In the November 7, 2017, general election, Pennsylvania voters will be asked to consider a proposed constitutional amendment to permit the General Assembly to enact legislation to expand the current homestead exclusion.  The attachment on this page is the Public Notice submitted by the Secretary of the Commonwealth for publication in local print media statewide.

Additional details provided below were prepared by the Senate Republican Policy Development & Research Office:

 

THE HOMESTEAD EXCLUSION CONSTITUTIONAL AMENDMENT

Introduction

On November 7, 2017, Pennsylvania voters will be asked to consider a proposed constitutional amendment to allow the General Assembly to enact legislation permitting local governments to expand the current homestead exclusion.

 

Change to Constitutional Provision

If approved by the electorate, the amendment will allow the General Assembly to pass legislation excluding up to “100 percent of the assessed value of each homestead property within a local taxing jurisdiction” from taxation by local taxing authorities. Currently, the state Constitution allows up to “one-half of the median assessed value of all homestead property within the taxing district” to be exempt from taxation.

Specifically, Article VIII, Section 2 (b) (iv) of the Pennsylvania Constitution states:

(b) The General Assembly may, by law:

(vi) Authorize local taxing authorities to exclude from taxation an amount based on the assessed value of homestead property. The exclusions authorized by this clause shall not exceed one-half of the median assessed value of all homestead property within a local taxing jurisdiction. A local taxing authority may not increase the millage rate of its tax on real property to pay for these exclusions.

 

Amount of Potential Relief/Replacement Revenue

If the amendment is approved, the General Assembly will then have to enact legislation authorizing local governments to exclude up to 100 percent of the assessed value of the homestead property.

Not only will the change increase the amount of the homestead property that may be exempt from local property taxes, it bases that relief on the value of that particular property, not a figure based on the value of all properties in a taxing jurisdiction. The sponsor of the legislation authorizing the constitutional change notes that this legislation provides the potential for “the elimination” – not just the reduction – of residential school property taxes via the homestead exclusion.

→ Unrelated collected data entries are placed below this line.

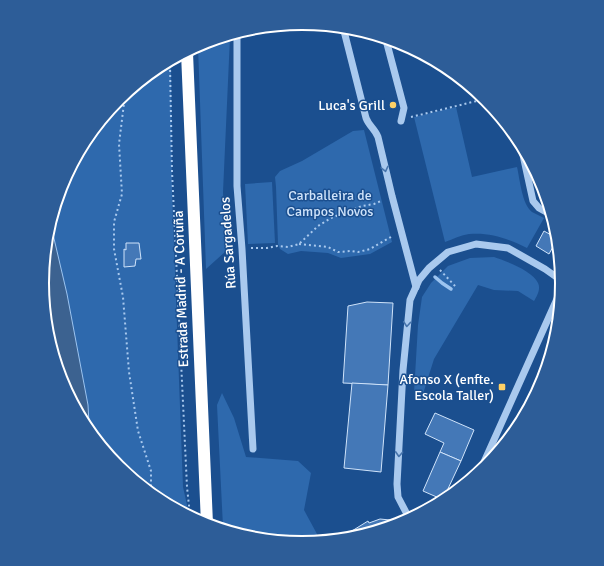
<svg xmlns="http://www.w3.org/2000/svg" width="604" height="566" viewBox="0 0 604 566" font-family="Signika,sans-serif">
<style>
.green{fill:#2e69ad}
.water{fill:#3c6290;stroke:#9cc4f0}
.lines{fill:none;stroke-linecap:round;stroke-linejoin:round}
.stream{stroke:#9cc4f0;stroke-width:3.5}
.building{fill:#4478b7;stroke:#cfe3fa}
.path{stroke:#a9c9ee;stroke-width:2;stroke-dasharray:2 3;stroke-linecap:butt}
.minor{stroke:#a9c9ee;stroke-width:7}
.highway{stroke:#fff;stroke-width:12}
.oneway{stroke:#4674ac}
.poi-dot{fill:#ffd166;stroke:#1b4f8f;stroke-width:1.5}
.labels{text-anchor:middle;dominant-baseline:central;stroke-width:3;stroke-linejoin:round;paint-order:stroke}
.poi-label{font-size:14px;fill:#fff;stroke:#1b4f8f;text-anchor:end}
.park-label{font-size:14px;fill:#cfe3fa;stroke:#1b4f8f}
.street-label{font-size:14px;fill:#fff;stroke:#1b4f8f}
.rim{fill:none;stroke:#fff;stroke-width:2}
</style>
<rect width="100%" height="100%" fill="#1b4f8f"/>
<g class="green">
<polygon points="230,37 223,192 226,251 206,269 198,46 203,43"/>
<polygon points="171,64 172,193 183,487 189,514 118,467 89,423 88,405 52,230 62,183 118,99"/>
<path d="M456,107L472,177L517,167C520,180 522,204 532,212C536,214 540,216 544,218L527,248C509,239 490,232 469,234C461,235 453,239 445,242L414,117Z"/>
<polygon points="364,130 392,242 370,254 341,258 328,253 301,251 288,254 280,249 278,244 276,187 275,177 280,171 302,161 353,131"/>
<polygon points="272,182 275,243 248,244 245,184"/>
<path d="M494,257C506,261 533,271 538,283C541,289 537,296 534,301L518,291L494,290L478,285L434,359L422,397L414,393L418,325L422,297L431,283L448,266L470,258Z"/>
<polygon points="222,393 234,418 246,457 298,461 311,473 304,510 317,534 317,540 302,543 223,527 217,405"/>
</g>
<polygon class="water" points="52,230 67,294 88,405 89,423 62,382 42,283"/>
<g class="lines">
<polyline class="stream" points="435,277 442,283 451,289"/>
</g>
<g class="building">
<polygon points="544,231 553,236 554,245 549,254 536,246"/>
<polygon points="126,243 139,243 141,259 136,259 135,266 124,267 124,249 126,250"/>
<polygon points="367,302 393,303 388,385 343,383 348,306"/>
<polygon points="352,383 388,385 381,472 344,468"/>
<polygon points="435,413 474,430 461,461 440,452 444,443 425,434"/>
<polygon points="440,452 461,461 446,493 439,498 423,491"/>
<polygon points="380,519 390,520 393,525 347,534 368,521 369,523"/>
</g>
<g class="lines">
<g class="path">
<polyline points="170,65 172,171 187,487 190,515"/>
<polyline points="125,95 119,144 122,194 114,222 114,249 123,297 129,372 138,431 151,471 151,489"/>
<polyline points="411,117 485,99"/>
<polyline points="299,244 328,247 338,252 351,251 358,252 370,249 391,237"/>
<polyline points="251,248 267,248 277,246 288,247 299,244 318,226 331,218 362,206 374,204 381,201"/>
<polyline points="440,270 456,287"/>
</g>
<g class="minor">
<path d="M344,31L366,118C369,126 375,129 378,137L392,196L416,287"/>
<polyline points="237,36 237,186 242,249 253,449"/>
<polyline points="386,40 404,108 401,121"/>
<polyline points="523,155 533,201 539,208 548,213"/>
<polyline points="480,471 561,290"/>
<polyline points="409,518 398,497 397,484 403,370 410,300 419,280 429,268 448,252 476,244 508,248 545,269 562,281"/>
</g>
<polyline class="highway" points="187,53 207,524"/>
</g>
<defs><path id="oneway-chevron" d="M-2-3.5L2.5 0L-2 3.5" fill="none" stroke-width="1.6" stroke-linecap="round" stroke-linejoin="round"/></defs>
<g class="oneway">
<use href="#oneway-chevron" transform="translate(385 169) rotate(77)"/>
<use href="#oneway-chevron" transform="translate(407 324) rotate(95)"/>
<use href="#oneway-chevron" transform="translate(399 454) rotate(93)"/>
</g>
<g class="poi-dot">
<circle cx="393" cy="105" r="4"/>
<rect x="498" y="383" width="8" height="8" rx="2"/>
</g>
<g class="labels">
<g class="poi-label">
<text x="385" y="105">Luca's Grill</text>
<text x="494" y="379">Afonso X (enfte.<tspan x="494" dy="16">Escola Taller)</tspan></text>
</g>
<g class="park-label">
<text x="330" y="195">Carballeira de<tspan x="330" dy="16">Campos Novos</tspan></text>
</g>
<g class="street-label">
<text transform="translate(228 243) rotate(-94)">Rúa Sargadelos</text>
<text transform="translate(181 289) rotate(-92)">Estrada Madrid - A Coruña</text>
</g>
</g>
<path d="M0 0H604V566H0ZM49 283a253 253 0 1 1 506 0a253 253 0 1 1-506 0Z" fill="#2d5d98" fill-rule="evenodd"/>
<path class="rim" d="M49 283a253 253 0 1 1 506 0a253 253 0 1 1-506 0Z"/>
</svg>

The impact the proposed Homestead Exclusion expansion will have on a person’s property taxes and the sources of replacement revenue will ultimately depend on the legislation adopted by the General Assembly and how much of the additional exemption a local taxing authority decides to use. The only thing that cannot happen is that a local taxing authority may not increase the millage rate of its tax on real property to pay for the exclusion.

During this process, local property taxpayers will have the opportunity to lobby their state and local elected officials to craft the property tax structure that best suits their local needs.

Following the adoption of the current homestead exclusion language in 1997, the General Assembly enacted a number of related statutes: Act 50 of 1998; Act 72 of 2004, the Homeowner Tax Relief Act; and Special Session Act 1 of 2006, the Taxpayer Relief Act (this legislation repealed Act 72 of 2004).